Anima Grigia, Paolo Vallara a Open design Italia

Il cuore di Anima Grigia è il cartone grigio usato dai librai per costruire le copertine dei libri, che viene recuperato e modificato con automatici e cartone e utilizzato in meravigliosi calendari.

Paolo Vallara, con esperienza principalmente come graphic designer industriale, dichiara di sentirsi un sarto che non conclude i suoi abiti. Considera la sua opera conclusa solo al momento in cui l’acquirente li utilizza e li vive, appuntandoci sopra pezzi di vita.

Sabato 24 alle 17.30 per dare una dimostrazione di questa co-creazione che  propone, ha presentato al pubblico di Open Design Italia un live made to misure con un artista che in diretta ha terminato uno dei calendari.

 In onore di Venezia Capitale Europea della Cultura nel 2019, nei calendari ricorre il numero 19.

Per Paolo Vallara, brianzolo doc la praticità del progetto è fondamentale. Il design non può essere forma senza funzionalità, ogni dettaglio è inserito con una funzione specifica.

Interessante poi il suo Progetto Ombra, una rivisitazione del calendario dell’Avvento  studiato per tutti i dodici mesi, progetto che si concluderà nel 2013 quando gli acquirenti riconsegneranno il calendario all’autore arricchito del loro quotidiano.

Il designer ci tiene a specificare che il suo lavoro non ha niente di ecologico, perché non si riconosce in un’ecologia che diventa materia per ricchi. Il suo è un prodotto fatto di materie semplici e sincere, in cui l’interno rispecchia l’esterno.

(benedetta bruzzese)

Silvia Cetoretta, product designer

  

Silvia Cetoretta è una giovanissima designer di soli ventisei anni, laureata in Disegno Industriale al Politecnico di Milano, presenta al salone Open Design un duplice progetto: il primo di interior design, con una linea di cuscini che esprime emozioni e stati d’animo, dipinti a mano libera su tessuto, il cui obbiettivo è dare l’opportunità di regalare oltre  all’oggetto in sé, anche il messaggio espresso sul tessuto .
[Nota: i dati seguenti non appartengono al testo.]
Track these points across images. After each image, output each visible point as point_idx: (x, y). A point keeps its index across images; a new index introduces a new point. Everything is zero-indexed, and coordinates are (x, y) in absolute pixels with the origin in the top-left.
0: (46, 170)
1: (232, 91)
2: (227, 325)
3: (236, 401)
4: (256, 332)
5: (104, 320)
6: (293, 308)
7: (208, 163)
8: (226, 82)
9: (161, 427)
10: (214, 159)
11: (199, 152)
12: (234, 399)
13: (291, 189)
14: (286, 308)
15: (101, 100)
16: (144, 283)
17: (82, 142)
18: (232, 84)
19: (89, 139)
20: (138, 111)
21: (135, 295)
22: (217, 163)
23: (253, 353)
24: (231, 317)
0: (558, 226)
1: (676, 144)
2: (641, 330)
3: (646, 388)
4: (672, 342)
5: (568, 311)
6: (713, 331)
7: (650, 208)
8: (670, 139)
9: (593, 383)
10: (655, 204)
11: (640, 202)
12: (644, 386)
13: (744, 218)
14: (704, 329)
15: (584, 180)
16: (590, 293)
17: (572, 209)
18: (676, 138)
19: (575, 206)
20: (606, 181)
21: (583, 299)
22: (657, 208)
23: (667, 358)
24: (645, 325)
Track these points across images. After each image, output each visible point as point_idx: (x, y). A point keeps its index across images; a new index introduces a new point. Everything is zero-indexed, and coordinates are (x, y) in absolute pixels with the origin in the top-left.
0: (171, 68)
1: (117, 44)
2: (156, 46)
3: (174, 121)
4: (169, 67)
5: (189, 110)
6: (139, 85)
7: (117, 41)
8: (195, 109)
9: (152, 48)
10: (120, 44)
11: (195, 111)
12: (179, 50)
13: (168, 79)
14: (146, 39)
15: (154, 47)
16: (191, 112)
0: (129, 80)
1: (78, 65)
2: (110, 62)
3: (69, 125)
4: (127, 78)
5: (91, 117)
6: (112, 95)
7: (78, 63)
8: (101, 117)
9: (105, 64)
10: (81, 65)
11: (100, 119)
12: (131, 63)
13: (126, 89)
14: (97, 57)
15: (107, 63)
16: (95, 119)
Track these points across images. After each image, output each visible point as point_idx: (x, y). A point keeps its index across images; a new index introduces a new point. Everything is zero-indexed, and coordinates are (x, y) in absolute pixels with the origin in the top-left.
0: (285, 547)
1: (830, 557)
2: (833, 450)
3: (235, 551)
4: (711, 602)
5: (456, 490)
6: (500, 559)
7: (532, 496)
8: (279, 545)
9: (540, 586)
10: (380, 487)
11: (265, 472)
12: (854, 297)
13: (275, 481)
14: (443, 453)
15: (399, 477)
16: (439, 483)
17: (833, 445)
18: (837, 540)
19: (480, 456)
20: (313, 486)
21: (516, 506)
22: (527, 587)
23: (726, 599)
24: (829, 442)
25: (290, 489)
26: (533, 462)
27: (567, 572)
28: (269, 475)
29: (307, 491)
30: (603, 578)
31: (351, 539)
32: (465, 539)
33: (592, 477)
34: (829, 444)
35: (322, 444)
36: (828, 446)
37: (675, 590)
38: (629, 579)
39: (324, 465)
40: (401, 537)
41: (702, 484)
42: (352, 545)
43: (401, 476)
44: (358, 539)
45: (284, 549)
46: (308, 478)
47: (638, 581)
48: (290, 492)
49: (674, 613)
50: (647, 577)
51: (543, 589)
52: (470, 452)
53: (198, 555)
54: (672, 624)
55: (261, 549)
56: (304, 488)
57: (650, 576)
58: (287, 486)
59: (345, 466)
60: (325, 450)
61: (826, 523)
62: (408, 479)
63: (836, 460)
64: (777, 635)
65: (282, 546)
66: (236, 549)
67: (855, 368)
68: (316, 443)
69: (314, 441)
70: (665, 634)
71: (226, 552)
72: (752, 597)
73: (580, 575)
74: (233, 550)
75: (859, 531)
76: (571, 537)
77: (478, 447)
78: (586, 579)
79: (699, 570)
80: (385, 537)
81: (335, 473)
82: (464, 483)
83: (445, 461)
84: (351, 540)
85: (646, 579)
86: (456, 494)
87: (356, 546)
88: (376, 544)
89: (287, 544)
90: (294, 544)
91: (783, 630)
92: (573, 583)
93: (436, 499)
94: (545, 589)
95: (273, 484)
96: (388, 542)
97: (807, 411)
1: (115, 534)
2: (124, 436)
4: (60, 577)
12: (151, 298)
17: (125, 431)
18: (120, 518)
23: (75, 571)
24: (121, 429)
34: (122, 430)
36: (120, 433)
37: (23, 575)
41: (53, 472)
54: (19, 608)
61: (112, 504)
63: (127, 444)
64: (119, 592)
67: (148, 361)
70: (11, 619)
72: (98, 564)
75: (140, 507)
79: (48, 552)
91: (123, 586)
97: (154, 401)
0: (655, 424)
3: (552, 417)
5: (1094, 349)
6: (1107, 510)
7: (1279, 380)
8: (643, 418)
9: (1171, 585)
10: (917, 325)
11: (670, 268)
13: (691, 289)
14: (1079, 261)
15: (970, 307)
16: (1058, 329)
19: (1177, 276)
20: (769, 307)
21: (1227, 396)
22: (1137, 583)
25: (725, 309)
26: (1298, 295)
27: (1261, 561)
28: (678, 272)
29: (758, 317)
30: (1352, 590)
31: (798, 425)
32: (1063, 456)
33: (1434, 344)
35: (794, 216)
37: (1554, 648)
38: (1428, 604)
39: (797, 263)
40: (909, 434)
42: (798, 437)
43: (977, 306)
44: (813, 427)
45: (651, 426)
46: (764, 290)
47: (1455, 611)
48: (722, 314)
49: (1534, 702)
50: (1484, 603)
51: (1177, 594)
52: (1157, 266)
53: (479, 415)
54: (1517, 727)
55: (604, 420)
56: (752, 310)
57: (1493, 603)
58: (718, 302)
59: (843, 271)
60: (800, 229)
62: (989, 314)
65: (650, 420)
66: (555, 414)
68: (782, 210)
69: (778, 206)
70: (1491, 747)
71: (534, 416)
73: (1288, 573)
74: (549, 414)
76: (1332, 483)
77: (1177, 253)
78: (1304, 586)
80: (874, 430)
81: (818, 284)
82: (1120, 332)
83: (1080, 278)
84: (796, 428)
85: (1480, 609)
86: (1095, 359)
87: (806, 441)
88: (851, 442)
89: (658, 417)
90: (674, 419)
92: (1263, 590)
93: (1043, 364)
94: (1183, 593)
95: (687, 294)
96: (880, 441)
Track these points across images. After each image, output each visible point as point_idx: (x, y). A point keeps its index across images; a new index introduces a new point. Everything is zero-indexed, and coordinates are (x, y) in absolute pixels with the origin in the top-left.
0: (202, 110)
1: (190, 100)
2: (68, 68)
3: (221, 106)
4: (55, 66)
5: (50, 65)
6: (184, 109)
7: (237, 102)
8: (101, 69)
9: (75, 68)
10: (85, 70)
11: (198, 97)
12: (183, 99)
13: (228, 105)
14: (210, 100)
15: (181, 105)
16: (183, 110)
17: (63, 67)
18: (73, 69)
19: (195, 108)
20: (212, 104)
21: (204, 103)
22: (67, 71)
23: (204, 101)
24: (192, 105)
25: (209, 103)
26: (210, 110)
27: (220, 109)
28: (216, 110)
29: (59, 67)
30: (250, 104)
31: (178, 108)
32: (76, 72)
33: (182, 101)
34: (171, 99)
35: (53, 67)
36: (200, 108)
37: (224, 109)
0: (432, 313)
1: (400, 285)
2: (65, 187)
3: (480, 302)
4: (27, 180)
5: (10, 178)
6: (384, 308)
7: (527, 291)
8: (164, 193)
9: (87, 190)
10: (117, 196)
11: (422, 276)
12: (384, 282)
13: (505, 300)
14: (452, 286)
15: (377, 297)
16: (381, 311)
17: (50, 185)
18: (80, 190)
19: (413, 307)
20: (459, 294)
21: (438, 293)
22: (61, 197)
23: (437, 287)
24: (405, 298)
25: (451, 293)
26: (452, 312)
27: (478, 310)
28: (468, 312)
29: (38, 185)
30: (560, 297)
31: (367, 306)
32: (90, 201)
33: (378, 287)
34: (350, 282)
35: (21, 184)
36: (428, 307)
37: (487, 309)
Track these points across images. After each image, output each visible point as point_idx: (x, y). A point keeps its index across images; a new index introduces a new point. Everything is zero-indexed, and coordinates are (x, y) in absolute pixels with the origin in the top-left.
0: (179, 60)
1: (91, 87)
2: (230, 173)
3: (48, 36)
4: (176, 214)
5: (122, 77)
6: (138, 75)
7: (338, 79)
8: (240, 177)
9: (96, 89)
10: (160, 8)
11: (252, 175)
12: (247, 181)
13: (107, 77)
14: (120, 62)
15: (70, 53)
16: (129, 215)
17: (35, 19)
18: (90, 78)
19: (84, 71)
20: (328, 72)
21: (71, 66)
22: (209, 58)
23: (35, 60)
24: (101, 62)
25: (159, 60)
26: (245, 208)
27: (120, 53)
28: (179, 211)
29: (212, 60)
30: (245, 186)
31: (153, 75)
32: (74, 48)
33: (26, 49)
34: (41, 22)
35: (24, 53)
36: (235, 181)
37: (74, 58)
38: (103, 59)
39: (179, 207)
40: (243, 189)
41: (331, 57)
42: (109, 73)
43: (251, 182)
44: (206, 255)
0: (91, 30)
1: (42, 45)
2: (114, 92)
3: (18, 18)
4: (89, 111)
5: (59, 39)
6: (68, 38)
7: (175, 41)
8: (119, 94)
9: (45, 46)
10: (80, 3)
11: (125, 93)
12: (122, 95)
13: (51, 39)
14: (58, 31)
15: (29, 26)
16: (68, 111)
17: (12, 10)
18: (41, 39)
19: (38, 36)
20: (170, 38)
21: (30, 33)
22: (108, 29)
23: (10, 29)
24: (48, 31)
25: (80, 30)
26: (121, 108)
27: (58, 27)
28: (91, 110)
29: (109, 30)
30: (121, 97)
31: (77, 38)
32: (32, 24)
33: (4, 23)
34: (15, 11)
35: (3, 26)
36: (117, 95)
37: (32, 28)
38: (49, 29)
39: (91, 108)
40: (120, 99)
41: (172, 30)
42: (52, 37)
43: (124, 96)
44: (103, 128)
 Il secondo progetto che presenta è invece di fashion design, e sono una serie di borse in tessuto e pelle, studiate per essere intercambiabili e versatili per ogni situazione. Un totale di dodici esemplari curatissimi nel dettaglio, in pellame marchigiano,  omaggio alle origini della nostra designer.

Silvia vede nell’autoproduzione un sistema fondamentale per andare avanti in questi tempi difficili mantenendo intatta la propria personalità.